Our findings are comparable to those reported in studies evaluating the use of skin antiseptics for decreasing the incidence of catheter-associated bloodstream infection. The purpose of using chlorhexidine and iodine for catheter-site care is similar to the purpose for their use preoperatively: to decrease the level of bacterial contamination of the skin. Chaiyakunapruk and colleagues26
conducted a meta-analysis of 8 RCTs and reported that catheter-site care with chlorhexidine was associated with significantly decreased risk for catheter-related bloodstream infection, compared with use of iodine (RR, 0.49 [95% CI, 0.28–0.88]). They hypothesized that chlorhexidine may have higher efficacy because protein-rich biomaterials found in blood and on skin may decrease the antimicrobial effects of povidone-iodine but not those of chlorhexidine,27,28
and chlorhexidine may have a longer duration of activity.29
There are several potential limitations to our study. First, this systematic review did not include studies published in languages other than English and did not include “gray” literature.
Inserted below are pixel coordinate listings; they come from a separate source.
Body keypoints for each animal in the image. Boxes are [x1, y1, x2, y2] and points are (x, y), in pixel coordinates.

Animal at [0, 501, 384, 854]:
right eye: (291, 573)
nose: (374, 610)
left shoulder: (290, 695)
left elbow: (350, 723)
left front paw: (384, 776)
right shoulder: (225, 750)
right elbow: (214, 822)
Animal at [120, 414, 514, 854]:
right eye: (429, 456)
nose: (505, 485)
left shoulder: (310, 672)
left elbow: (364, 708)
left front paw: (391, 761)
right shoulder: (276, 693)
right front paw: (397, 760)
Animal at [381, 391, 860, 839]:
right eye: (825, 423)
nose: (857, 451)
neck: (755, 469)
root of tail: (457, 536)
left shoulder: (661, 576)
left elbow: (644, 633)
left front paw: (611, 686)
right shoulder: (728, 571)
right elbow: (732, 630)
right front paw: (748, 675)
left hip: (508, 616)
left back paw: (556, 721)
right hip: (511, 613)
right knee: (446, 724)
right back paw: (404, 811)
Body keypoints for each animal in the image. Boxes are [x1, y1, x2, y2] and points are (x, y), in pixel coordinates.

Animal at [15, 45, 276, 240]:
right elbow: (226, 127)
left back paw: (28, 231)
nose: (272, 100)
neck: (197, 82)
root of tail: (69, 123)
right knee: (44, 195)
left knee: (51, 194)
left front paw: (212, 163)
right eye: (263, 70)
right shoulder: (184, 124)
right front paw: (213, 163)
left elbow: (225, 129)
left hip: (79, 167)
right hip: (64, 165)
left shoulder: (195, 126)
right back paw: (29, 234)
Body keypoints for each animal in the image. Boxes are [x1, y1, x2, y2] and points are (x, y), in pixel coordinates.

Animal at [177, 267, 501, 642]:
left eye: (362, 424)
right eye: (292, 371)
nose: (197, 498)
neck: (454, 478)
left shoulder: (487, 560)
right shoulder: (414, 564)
The effect of excluding trials published in languages other than English in systematic reviews and meta-analyses remains uncertain, with conflicting reports as to whether it affects overall results or effect sizes.11,30-33
Additionally, there is conflicting evidence regarding whether the quality of studies published in languages other than English may differ on the basis of the intervention studied.34,35
Given these uncertainties, coupled with the difficulties associated with obtaining and accurately translating manuscripts published in languages other than English, we elected to limit our systematic review to studies published in English. We also excluded “gray” literature (such as conference abstracts, unpublished studies, or data obtained from personal communications) because these have not undergone peer review and thus the validity of their results may be less certain.
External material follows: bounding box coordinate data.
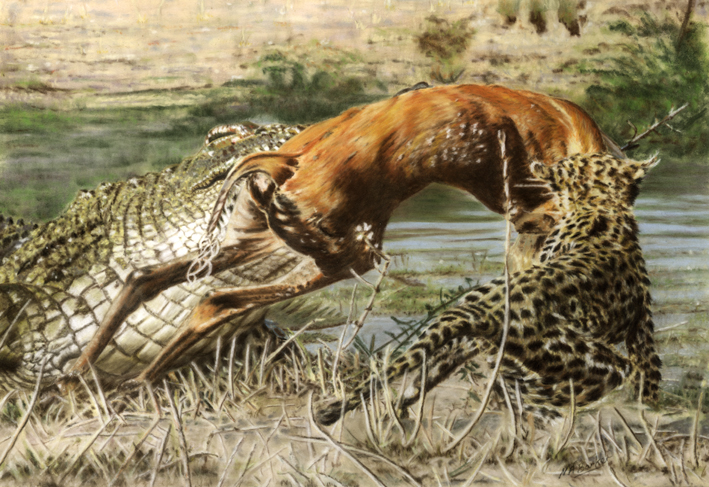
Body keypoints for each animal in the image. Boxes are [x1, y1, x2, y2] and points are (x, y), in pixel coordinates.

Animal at [317, 152, 662, 425]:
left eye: (571, 163)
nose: (544, 161)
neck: (603, 205)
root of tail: (487, 310)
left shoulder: (641, 324)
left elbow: (649, 369)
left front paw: (650, 406)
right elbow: (649, 368)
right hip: (578, 360)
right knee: (529, 389)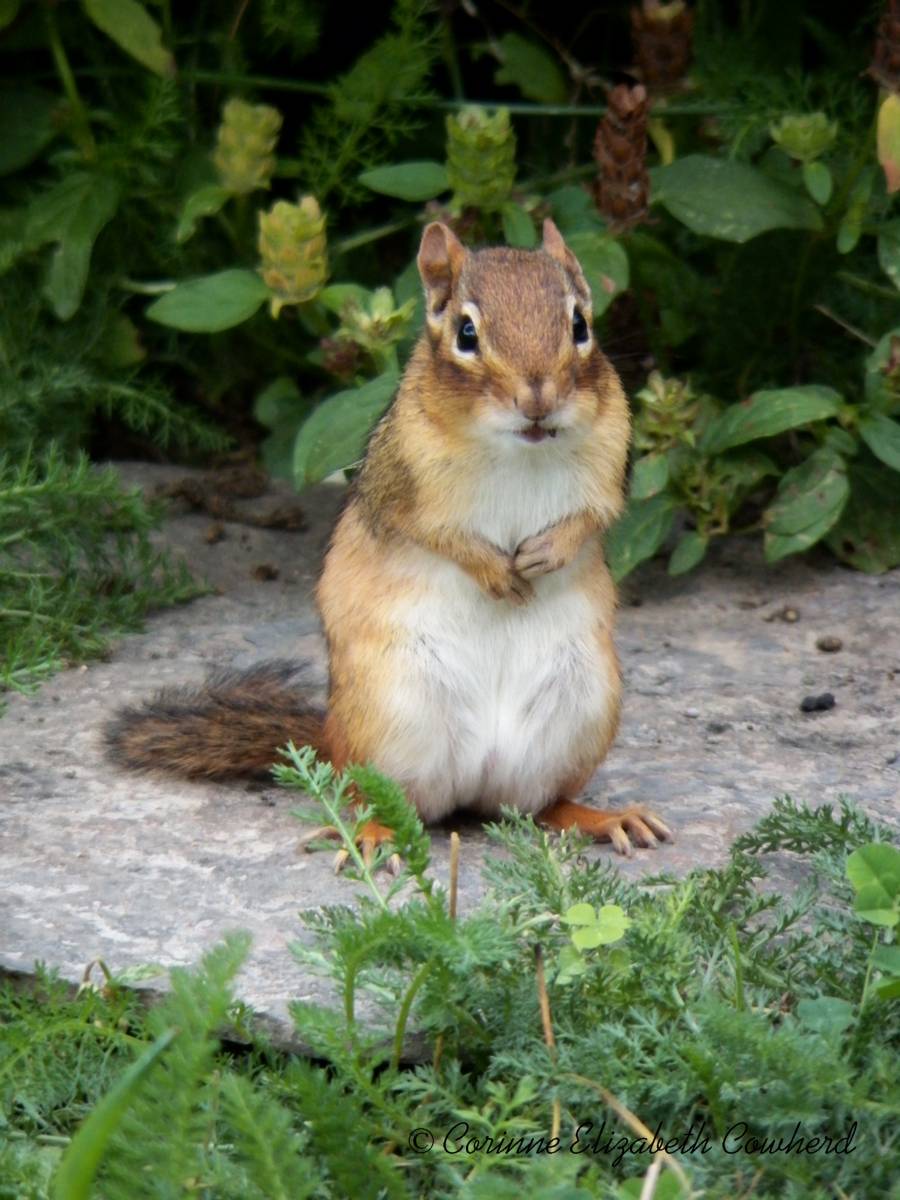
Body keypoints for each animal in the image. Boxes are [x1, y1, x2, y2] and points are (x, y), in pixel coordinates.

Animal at [105, 219, 672, 860]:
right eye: (466, 333)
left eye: (580, 325)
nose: (537, 399)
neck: (518, 449)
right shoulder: (401, 485)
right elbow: (438, 534)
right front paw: (495, 569)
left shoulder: (610, 460)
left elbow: (593, 518)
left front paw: (547, 551)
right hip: (388, 717)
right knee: (375, 798)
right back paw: (374, 835)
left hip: (583, 710)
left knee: (544, 806)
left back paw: (604, 817)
Second, there were 3 studies that contributed more than 75% of the patients in the meta-analysis. However, almost all of the studies favored use of chlorhexidine, and there was no significant study heterogeneity identified using the I2 test and the χ2 test. Third, only a single reviewer screened the potential articles for inclusion. However, we verified that all relevant articles were captured by reviewing the reference lists of the systematic review captured by the search of the Cochrane Library, and the reference lists of all included RCTs. These additional measures did not yield any additional studies for inclusion. Last, the base case estimates for our cost analysis were derived from our institution (HUP). However, to ensure generalizability of our results to other institutions, we performed 1-way and 2-way sensitivity analyses using ranges derived from the existing literature, and obtained similar results.
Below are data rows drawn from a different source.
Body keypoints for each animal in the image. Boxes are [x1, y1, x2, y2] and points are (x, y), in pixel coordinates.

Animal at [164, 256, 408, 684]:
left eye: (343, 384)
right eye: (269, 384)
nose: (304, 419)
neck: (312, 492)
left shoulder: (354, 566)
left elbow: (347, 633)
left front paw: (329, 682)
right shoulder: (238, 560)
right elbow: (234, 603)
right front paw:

Use of chlorhexidine for preoperative skin antisepsis is associated with a 36% reduction in the number of SSIs, compared with use of iodine. Although chlorhexidine is more costly than iodine, this dramatic reduction in the number of SSIs will likely result in greater overall cost savings with chlorhexidine use. Given the clinical and economic benefits, use of chlorhexidine should be considered over use of iodine for standard preoperative skin antisepsis. However, further studies are needed to evaluate what preparation of chlorhexidine (eg, what concentration and whether the preparation includes alcohol) is most effective in decreasing the incidence of SSI.